И когда я все это вижу, р-раз за шнурок и вертикальные жалюзи опять назад заслоняю, даже шнурок со зла оборвал. Потому что смотреть на это — извините-подвиньтесь. И не уговаривайте, я эту порнуху с бело-красными животными и бело-красными детьми, которую снимают под моим окном дегенераты из городских служб за наши же налоги, смотреть отказываюсь. Ну, может, не за мои налоги. Но за налоги моей матери, хотя я ее давно уже не видел. Может, я и перебрал чуток амфы, раз у меня теперь даже с веком проблемы: то оно отлипает, и тогда я вижу все, то опадает, и тогда все, что я вижу, это моя кожа изнутри. Она там черная, и это все, что я вижу. Только не надо мне втюхивать, что город перекрашен в цвета нашей национальной сборной по футболу из-за меня, что это мой личный глюк, что это у меня амфа внутри ферментирует и на почве ломки крыша поехала. Не надо ля-ля. Потому что, как только я захлопнул жалюзи, все снаружи назад стало пучком. Я вздыхаю с облегчением и бегу закрыть на двойной замок автоматическую дверь «Герда». Чтобы эти бивни не ворвались ко мне внутрь, ведь как пить дать заляпают известкой весь дом, испортят мебельную стенку, ковролин, вертикальные жалюзи. Это будет конец. Изабелла этого не переживет. Кессоны там всякие на потолке только что контрабандой привезены через Тересполь. А тут вдруг офигительный красный цвет, под цвет ее губной помады, она бы могла лежать вечером с зеркальцем и проверять, подходит оттенок или нет. Они сюда не войдут, и точка, иначе им придется пройтись по моему трупу и тщательно затоптать меня в ковровое покрытие, чтоб легче было закрасить, чем отодрать.
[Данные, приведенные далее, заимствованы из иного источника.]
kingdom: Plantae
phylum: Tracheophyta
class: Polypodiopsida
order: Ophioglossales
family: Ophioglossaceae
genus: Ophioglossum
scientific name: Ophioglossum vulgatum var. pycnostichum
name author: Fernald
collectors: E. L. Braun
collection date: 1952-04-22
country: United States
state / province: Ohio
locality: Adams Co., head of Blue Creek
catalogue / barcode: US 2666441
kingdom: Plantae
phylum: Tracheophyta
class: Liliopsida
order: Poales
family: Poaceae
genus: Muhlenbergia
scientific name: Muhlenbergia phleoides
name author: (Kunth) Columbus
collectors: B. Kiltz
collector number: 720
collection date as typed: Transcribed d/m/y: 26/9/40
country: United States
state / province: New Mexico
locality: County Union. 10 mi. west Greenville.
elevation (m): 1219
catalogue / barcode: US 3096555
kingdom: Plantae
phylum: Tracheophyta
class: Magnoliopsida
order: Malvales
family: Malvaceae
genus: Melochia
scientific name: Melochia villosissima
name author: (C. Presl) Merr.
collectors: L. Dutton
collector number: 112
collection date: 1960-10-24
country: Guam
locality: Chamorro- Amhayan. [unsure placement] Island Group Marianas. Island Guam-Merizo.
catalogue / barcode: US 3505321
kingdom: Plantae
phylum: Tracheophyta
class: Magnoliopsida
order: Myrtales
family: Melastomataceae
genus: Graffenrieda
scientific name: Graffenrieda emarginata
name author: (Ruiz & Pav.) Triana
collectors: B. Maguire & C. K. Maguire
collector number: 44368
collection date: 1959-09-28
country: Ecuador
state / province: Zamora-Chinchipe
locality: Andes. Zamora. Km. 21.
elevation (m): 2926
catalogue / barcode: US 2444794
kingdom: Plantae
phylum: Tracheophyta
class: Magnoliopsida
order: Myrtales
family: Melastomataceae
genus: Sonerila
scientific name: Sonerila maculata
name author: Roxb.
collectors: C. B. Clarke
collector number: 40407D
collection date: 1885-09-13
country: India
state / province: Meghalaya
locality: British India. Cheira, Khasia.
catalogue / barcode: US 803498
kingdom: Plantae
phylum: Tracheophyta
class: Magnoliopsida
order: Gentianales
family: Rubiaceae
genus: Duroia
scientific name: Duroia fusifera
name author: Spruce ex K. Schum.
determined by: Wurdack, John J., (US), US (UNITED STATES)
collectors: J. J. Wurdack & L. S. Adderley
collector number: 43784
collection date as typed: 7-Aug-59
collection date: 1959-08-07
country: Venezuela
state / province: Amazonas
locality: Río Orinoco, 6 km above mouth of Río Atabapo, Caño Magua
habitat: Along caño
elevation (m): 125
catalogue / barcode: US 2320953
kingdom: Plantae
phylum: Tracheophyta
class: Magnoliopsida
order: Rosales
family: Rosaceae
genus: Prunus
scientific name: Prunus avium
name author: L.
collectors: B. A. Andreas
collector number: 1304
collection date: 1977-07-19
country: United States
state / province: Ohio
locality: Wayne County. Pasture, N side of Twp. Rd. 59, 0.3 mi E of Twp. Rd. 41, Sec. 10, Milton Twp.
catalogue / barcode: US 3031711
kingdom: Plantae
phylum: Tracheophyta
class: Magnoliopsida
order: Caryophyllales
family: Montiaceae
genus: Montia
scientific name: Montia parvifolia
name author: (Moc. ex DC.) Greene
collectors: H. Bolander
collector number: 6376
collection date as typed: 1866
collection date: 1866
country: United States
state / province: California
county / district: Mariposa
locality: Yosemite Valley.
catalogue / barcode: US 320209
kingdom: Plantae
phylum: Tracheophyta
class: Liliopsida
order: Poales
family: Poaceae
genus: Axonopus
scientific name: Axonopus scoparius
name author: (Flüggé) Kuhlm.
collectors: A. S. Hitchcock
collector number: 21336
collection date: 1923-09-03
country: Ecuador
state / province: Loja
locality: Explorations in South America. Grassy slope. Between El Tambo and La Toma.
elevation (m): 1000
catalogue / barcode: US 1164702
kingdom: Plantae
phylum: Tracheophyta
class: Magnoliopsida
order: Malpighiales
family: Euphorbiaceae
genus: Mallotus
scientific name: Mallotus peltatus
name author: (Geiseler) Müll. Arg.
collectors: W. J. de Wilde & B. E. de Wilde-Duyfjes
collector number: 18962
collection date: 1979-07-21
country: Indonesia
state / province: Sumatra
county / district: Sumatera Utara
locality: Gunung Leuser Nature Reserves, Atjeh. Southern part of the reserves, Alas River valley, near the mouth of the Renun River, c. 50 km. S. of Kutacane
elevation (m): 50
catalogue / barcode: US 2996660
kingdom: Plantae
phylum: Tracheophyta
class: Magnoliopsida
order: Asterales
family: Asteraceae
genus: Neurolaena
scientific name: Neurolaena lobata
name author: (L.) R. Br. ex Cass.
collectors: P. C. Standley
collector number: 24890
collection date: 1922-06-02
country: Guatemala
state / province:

Я даже вдруг чувствую себя счастливым человеком и подумываю, не дать ли Суне пожрать. Потому что она чего-то перестала скулить. Но потом меня осеняет другая мысль, что для этого мне понадобится выйти наружу, и опять начнется эта фата-моргана, эта бело-красная зараза, расползающаяся по городу как оспа. Уж лучше я сяду. Потому что по квартире лучше не ходить, а то можно запачкаться о ковровое покрытие. Я осматриваюсь. Надо признаться, что думать я в это время не думаю, во всяком случае, думаю не слишком интенсивно. Можно даже сказать, все пропускаю мимо внимания, потому что как раз сижу. Сижу. Моя голова живет своей отдельной, собственной жизнью. Там какая-то тусовка, звонят телефоны, передают радиопередачи из Варшавы и из Москвы одновременно, горят огни, электричка ездит до самого Китая, въезжает в одно ухо, выезжает из другого и давит по дороге всё подряд. Все мои мысли и чувства.
И тут вдруг в один момент доходит до меня вся моя жизнь, раскинувшаяся кругом как послевоенный пейзаж с окровавленным диваном, с пятнами крови на моих штанах. Из пятен получается какая-то настольная игра, где все тропинки засохшей крови однозначно ведут в ад, притаившийся в моей ширинке. Белые пятна на ковре остались от Магды, когда она сплевывала зубную пасту, а красные от Анжелы, которая тут от меня бегала и в результате загадила мне всю комнату. Прямо дождь из фантиков от конфет прошел, дождь камней и молочных зубов, будто Анжела, перед тем как отправиться в ад, вытряхнула по всей комнате свою сумочку.